Koncert zespołu Do Góry Dnem, z Olą Kiełb ...


... bardzo długi, prześpiewali chyba ze dwie godziny, a my z nimi, tu i ówdzie znane twarze muzyków "U studni" ... przygrywają sobie wzajemnie, o, tu na basie, potem doszły czemplikowe skrzypeczki, a w tej granatowej kurtce, odwrócony plecami Rysiek Żarowski, obok na ławce poeta, Adam Ziemianin ... wśród ludzi jakby znajome twarze ze szklarskiej giełdy, człowiek sam zastanawia się, skąd ich zna ...
Koncert skończył się, wyszedł następny zespół ... niebo rozświetlają błyskawice ... nie, uciekamy jednak z powrotem do domu ...prosto w ulewę, znowu nad zalewem solińskim, gdzie już przerzedziło się, tylko wędkarze zostali ... o, tej radości psiej nie sposób opisać, kiedy otworzyliśmy drzwi chatki ...

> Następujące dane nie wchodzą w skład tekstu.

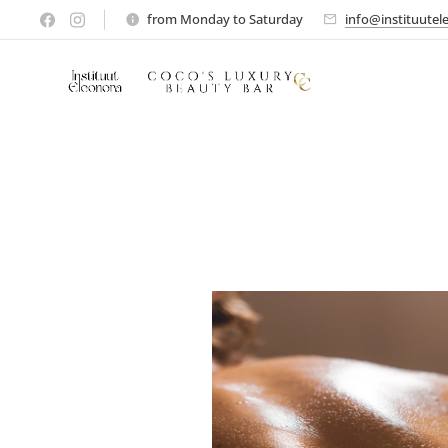
from Monday to Saturday
info@instituutel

Zbieram już sporo pomidorów spod folii, czerwienieją też te pod dachem chatkowym, a i inne warzywa wspierają naszą kuchnię ...


... ogórki co prawda jak kulki, ale na mizerię mogą być ... z pomidorów można też niezłe kompozycje stworzyć ... jakieś marzenia czy co? ...



Poszłam podlać rośliny pod folią, pomidory, paprykę, zioła, Miśka ze mną, a Amik został, bo on boi się węża z wodą ... grzmiało, szła burza od Bieszczadu ... wracając już w pierwszych kroplach deszczu usłyszałam skomlenie Amika. Aha, wyszedł po schodach na poddasze i nie może zejść ... wołam go, jest tam gdzieś, wychodzę na górę, nie ma go, tylko szura coś po blaszanym dachu tarasu ...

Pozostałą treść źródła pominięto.